Most people trading yesterday may have noticed any number of market irregularities occurring in Google (NASDAQ:GOOG), Rogers (NYSE:ROG), GE (NYSE:GE) or other stocks about five minutes before the close. Take a look at the tick-by-tick chart of Google shown below.
We are only able to highlight one minute of trading, but in the last three minutes of the trading day GOOG ticked as low as $0.01 and as high as $500. The chart above represents about 1500 trades or about 1.6mln shares, all of which were busted. The NASDAQ issued a press release saying that any GOOG shares traded below $400.52 and above $425.29 between 3:57 and 4:02 would be broken (GOOG traded as high as $404 at 4:00pm).
There are two significant problems with this kind of a situation.
1) Over 5000 shares traded above $400.52 at 4:00, what happens to those people who bought low and sold high? They are stuck with the sale and have to go back into the market and buy stock; probably at a higher price than they sold it. What occurred in the marketplace to drive the stock down so wildly? There were rumors of sell programs gone wrong, but are those people are forgiven and their terrible sales wiped away?
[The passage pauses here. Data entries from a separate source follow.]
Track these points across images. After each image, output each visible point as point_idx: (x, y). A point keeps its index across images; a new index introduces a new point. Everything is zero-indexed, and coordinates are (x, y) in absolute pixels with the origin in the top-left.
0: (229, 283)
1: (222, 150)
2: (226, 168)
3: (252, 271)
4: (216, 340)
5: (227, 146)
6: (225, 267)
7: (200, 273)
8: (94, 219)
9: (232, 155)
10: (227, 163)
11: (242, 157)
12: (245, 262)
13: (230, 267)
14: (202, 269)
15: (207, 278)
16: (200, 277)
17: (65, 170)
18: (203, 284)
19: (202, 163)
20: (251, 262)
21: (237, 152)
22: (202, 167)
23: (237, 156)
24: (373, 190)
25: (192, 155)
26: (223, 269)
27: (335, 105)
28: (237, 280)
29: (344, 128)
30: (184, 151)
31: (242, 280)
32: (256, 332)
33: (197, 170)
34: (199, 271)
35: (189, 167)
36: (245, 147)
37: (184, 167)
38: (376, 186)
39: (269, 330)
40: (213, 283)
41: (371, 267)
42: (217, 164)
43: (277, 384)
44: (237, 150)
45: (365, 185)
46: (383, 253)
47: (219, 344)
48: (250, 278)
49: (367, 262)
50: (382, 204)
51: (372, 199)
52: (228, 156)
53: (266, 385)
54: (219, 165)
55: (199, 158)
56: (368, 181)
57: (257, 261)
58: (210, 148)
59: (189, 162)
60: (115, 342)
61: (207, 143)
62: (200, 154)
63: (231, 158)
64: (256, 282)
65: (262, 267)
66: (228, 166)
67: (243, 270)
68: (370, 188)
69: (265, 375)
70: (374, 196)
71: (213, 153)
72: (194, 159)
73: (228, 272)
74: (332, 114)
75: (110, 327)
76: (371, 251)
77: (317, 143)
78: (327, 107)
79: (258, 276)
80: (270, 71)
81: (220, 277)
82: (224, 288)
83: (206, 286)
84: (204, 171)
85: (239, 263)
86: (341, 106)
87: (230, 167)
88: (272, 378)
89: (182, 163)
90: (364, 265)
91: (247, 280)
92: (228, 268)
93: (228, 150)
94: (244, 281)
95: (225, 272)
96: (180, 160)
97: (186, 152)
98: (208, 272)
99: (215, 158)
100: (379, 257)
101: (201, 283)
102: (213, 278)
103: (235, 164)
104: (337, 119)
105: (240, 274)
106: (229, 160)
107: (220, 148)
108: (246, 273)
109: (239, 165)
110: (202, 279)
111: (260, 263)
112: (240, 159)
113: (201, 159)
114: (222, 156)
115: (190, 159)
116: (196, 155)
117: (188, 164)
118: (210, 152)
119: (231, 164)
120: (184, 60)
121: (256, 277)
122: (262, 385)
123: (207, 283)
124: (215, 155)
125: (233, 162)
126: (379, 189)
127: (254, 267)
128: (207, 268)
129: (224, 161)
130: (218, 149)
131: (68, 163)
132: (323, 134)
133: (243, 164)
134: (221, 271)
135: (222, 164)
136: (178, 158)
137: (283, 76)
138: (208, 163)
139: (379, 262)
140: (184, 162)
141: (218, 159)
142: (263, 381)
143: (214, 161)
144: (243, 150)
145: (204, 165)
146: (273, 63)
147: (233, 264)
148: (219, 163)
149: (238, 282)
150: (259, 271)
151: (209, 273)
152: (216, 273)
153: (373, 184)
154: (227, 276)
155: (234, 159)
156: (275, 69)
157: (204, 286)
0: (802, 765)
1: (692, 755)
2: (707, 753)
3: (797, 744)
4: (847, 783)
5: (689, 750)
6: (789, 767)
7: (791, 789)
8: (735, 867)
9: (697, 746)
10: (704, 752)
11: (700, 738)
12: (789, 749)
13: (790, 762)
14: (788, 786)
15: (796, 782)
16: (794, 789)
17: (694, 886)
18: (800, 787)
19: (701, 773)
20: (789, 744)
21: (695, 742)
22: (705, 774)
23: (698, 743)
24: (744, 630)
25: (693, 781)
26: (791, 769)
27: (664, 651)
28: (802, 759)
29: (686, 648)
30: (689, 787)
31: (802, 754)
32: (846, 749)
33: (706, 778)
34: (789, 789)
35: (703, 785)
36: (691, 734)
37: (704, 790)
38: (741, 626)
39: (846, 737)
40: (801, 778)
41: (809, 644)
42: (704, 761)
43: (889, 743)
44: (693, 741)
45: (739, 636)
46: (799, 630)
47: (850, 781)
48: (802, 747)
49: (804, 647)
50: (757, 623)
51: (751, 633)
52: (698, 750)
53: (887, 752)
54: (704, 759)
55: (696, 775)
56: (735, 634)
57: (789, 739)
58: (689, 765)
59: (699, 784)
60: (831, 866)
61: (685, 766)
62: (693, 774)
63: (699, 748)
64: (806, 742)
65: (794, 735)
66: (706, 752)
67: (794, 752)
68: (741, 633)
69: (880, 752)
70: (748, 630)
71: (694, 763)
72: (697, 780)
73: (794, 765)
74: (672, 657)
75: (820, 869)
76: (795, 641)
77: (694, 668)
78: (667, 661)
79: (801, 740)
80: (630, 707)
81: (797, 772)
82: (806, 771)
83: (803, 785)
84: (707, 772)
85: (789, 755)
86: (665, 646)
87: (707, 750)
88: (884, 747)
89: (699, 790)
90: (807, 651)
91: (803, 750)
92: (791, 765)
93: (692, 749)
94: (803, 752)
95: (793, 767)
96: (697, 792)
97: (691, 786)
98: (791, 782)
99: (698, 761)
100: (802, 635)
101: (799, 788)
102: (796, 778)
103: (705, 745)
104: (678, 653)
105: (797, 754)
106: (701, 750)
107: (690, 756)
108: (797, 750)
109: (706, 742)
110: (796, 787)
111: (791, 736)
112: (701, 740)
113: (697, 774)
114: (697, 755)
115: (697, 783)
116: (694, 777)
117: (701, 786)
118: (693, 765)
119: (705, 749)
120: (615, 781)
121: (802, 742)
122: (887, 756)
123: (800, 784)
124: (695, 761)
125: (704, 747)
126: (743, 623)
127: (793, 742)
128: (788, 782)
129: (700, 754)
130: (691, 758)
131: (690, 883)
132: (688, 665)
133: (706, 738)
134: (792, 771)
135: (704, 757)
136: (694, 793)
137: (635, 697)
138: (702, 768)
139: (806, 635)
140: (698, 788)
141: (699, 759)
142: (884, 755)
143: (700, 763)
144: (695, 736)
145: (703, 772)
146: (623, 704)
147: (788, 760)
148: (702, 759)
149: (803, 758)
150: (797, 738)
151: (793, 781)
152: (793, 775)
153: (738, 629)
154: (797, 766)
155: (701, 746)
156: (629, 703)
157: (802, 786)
2) Google trading down $50 in the blink of an eye is not out of the realm of possibilities. On 4/18/08 the stock opened up $80. On 11/08/07 it was down $60 from high to low. See the chart below of Apple on 10/11/07.
For seemingly unknown reasons the stock traded down about -9.5%. For comparison, that would have been a decline in Google to $362 yesterday. The trades in Google were broken, the trades in Apple were not.
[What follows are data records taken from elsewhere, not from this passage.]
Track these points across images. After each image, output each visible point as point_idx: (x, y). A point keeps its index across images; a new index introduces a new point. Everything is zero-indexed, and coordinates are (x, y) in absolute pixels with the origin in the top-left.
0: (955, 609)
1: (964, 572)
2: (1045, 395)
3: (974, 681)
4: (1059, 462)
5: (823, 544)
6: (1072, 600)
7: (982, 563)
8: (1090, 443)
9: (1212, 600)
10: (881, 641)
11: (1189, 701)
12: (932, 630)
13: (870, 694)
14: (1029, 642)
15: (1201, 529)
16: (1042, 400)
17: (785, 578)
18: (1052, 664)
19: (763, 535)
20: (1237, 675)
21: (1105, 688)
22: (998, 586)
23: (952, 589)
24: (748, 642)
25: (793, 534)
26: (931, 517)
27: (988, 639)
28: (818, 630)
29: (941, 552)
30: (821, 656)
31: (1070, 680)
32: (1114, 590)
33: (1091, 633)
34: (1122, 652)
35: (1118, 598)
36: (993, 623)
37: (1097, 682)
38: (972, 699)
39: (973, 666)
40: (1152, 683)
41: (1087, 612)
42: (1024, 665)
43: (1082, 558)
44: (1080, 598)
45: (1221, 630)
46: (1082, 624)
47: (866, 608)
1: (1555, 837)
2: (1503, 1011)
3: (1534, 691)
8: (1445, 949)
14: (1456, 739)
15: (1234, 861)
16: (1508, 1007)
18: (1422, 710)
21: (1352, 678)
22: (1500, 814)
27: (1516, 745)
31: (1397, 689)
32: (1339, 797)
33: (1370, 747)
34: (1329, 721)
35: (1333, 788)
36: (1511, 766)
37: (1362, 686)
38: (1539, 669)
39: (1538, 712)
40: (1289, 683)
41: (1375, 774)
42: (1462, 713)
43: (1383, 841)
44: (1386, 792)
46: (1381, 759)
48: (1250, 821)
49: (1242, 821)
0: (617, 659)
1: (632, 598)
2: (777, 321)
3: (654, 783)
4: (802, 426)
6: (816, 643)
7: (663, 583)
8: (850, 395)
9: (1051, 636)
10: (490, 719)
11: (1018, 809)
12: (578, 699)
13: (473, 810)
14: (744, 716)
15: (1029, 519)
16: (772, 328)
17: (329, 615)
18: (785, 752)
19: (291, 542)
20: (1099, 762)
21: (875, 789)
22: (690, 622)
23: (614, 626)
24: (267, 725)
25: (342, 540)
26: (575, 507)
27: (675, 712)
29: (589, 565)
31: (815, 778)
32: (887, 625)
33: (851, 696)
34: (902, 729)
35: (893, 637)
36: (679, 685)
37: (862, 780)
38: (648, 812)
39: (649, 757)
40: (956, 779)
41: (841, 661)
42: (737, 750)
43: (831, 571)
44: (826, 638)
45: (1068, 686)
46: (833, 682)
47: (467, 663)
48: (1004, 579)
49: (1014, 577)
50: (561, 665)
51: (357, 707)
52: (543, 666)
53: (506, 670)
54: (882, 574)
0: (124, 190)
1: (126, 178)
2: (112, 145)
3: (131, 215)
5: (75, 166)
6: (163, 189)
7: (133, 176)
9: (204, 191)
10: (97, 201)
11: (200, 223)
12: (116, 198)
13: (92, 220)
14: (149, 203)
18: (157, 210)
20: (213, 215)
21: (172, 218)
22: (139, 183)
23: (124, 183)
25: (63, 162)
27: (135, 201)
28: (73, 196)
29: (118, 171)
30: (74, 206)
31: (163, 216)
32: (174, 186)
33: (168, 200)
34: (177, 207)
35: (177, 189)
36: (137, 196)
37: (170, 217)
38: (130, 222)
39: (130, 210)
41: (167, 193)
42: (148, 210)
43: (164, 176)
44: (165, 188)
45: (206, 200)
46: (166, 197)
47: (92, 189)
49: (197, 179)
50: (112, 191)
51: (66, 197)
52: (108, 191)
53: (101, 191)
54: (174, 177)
Furthermore, these errors occuring in GOOG, GE and ROH occured on the last day of the month and the last day of the quarter. We are not sure, and there is no proof, but that does raise the question of manipulation for purposes of reporting.
The other part that is very troublesome is that these examples are contained to just one or two stocks daily; what happens if someone's sell program for Dow names goes wrong?